Every year, biology professors at Harvard tell a Santa story that details a history of ancient shamans and reindeer eating psychedelic mushrooms together, which may have inspired the "flying" tale. The evidence is shaky, but according to NPR, biology professor Donald Pfister noted, "So here's a red fungus with white spots. And Santa Claus was dressed in red with white trim."
That said, scholars like John Rush, an anthropologist and instructor at Sierra College, believe the whole concept of Santa might come from these shamans. "As the story goes, up until a few hundred years ago these practicing shamans or priests connected to the older traditions would collect Amanita muscaria (the Holy Mushroom), dry them, and then give them as gifts on the winter solstice. Because snow is usually blocking doors, there was an opening in the roof through which people entered and exited, thus the chimney story," he said, according to NPR.
If you want to read more about this theory, check out the book, "Mushrooms and Mankind," which posits that Christmas traditions revolve around tress because "underneath the pine bough is the exact location where one would find this 'Most Sacred' substance, the Amanita muscaria, in the wild."
10. The contemporary Santa Claus belongs to the Dutch and New York City, but he's actually from Turkey.
St. Nicholas was a Greek-Orthodox bishop who lived around 300 A.D. in what's now the nation of Turkey. Although he was known for his great generosity, the act that gave him sainthood and started the entire Santa legend came when he tossed a bag of gold coins through the window of an impoverished man who was being forced to sell his daughters into slavery (or potentially prostitution) in the morning.

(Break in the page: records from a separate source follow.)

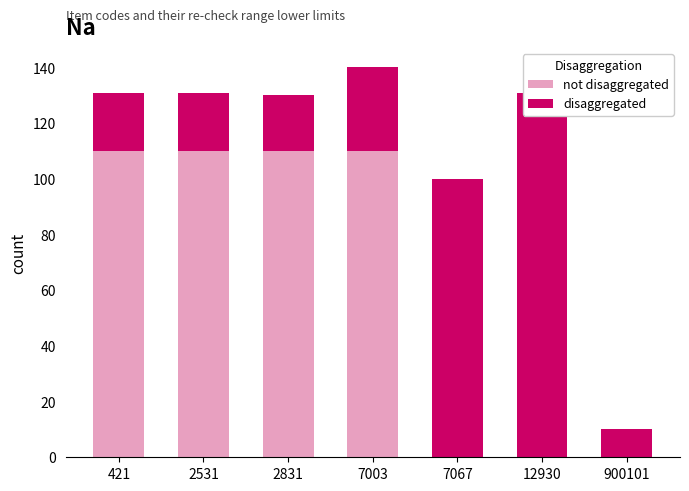

Rank the series by their average value, from lowest to highest.

disaggregated, not disaggregated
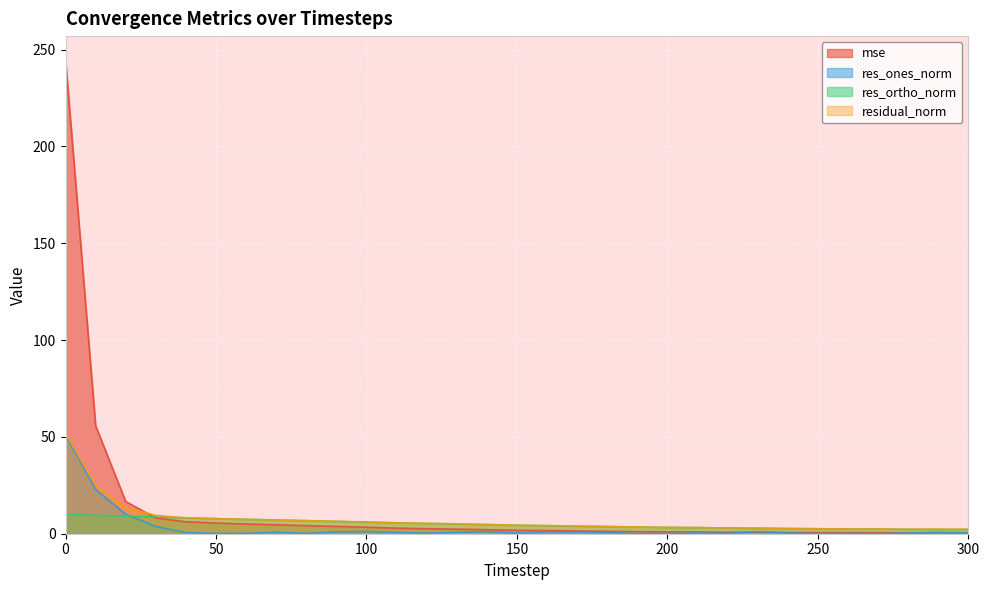

At 260, list the series in order from smallest to largest.

res_ones_norm, mse, res_ortho_norm, residual_norm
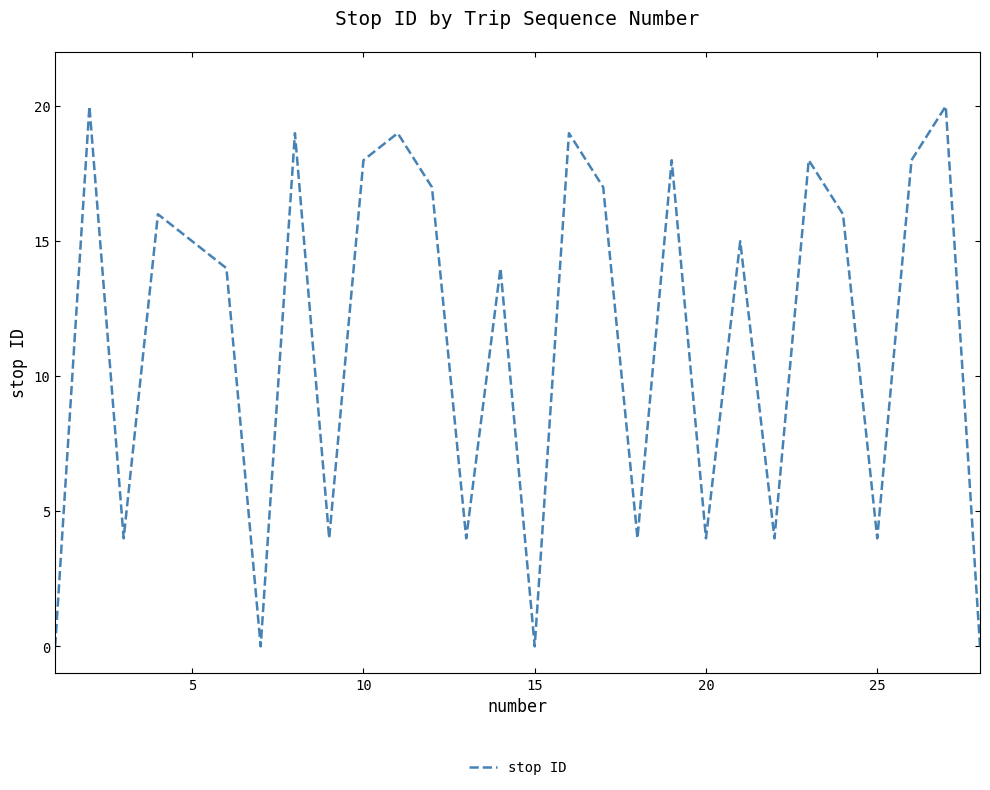

What is the greatest value displayed?

20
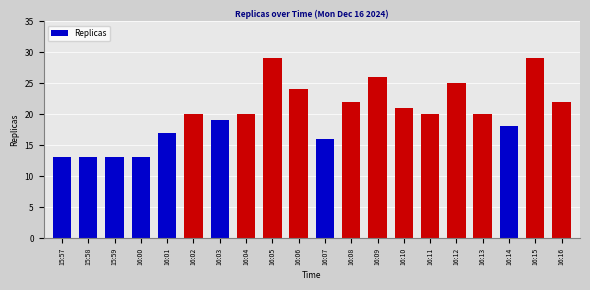

Between 16:07 and 16:11, which is larger?

16:11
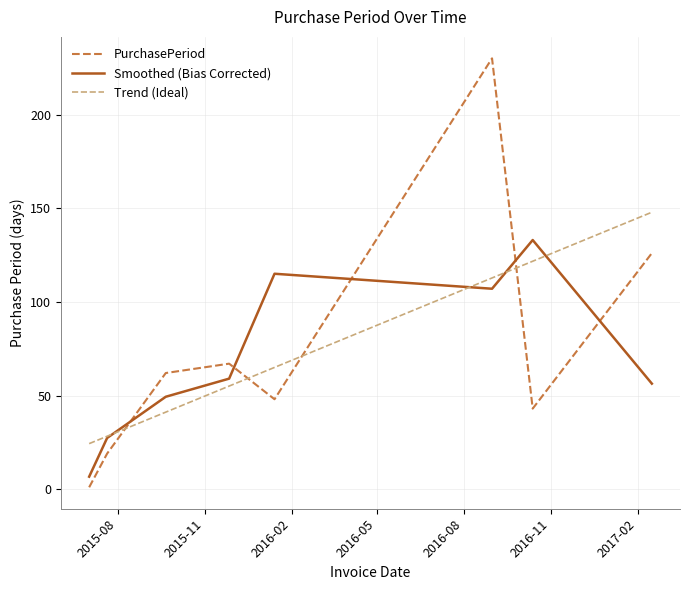

Is this an area chart (filled region under the line)?

No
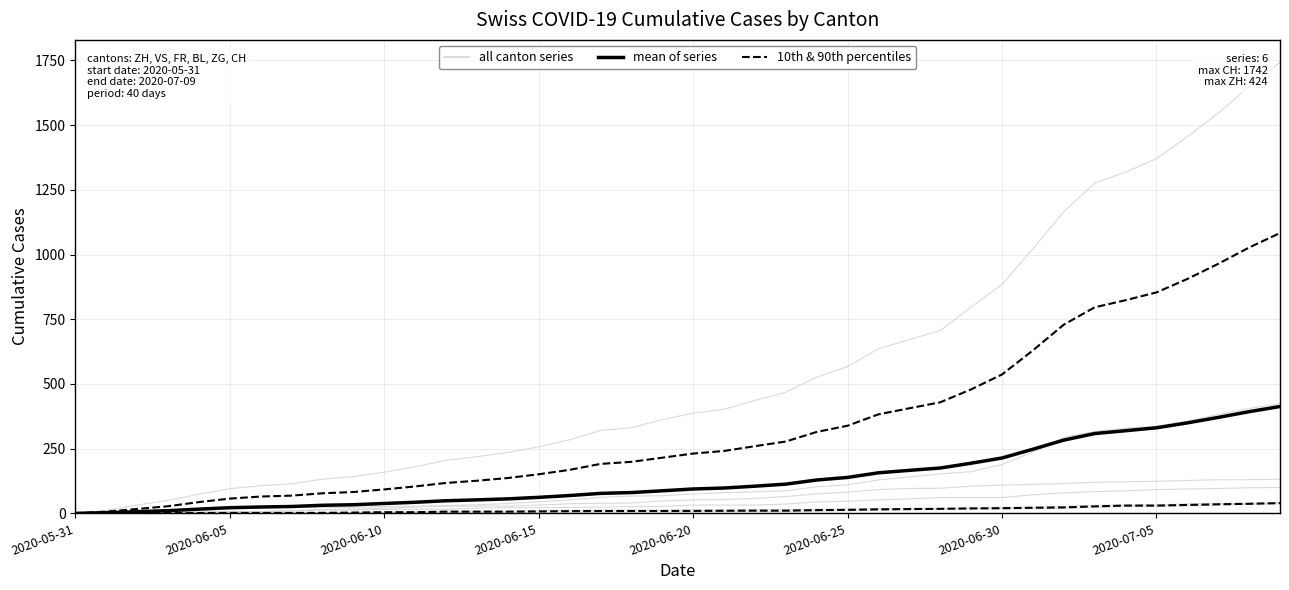

At which label does mean of series first exceed 94?

2020-06-20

Because most saints were granted the title due to martyrdom at the time, this story of giving seemed to strike a profound level of human interest, which helped the respect for St. Nicholas survive the Protestant Reformation's efforts to destroy the celebration of all saints. Weirdly, the Reformation also caused people to bake gingerbread cakes in the shape of St. Nicholas, which might have been an important moment in the creation of gingerbread men.
But it was in the Netherlands' celebration of St. Nicholas (or in Dutch, Sinterklaas), that the Santa Claus we now know started fully materializing. Sinterklaas was adored in the Netherlands and Dutch writers introduced the concept of Santa coming down the chimney and flying over houses (although he did so on top of a horse). Santa began to take over America when the Dutch immigrants came to New York (originally called New Amsterdam) and celebrated his feast day. Eventually, Sinterklaas was named the "patron saint of New York" by Washington Irving, who as previously mentioned, was the catalyst for the popularization of Santa Claus in America.
Bonus: "A Charlie Brown Christmas" wasn't always beloved by all. CBS executives originally hated the special and almost didn't release it.
All images from Getty.
Update: An earlier version of this article said the Dutch name for Santa Claus was Sinter Klaus while it is actually Sinterklaas. Sinter Klaus is the German version.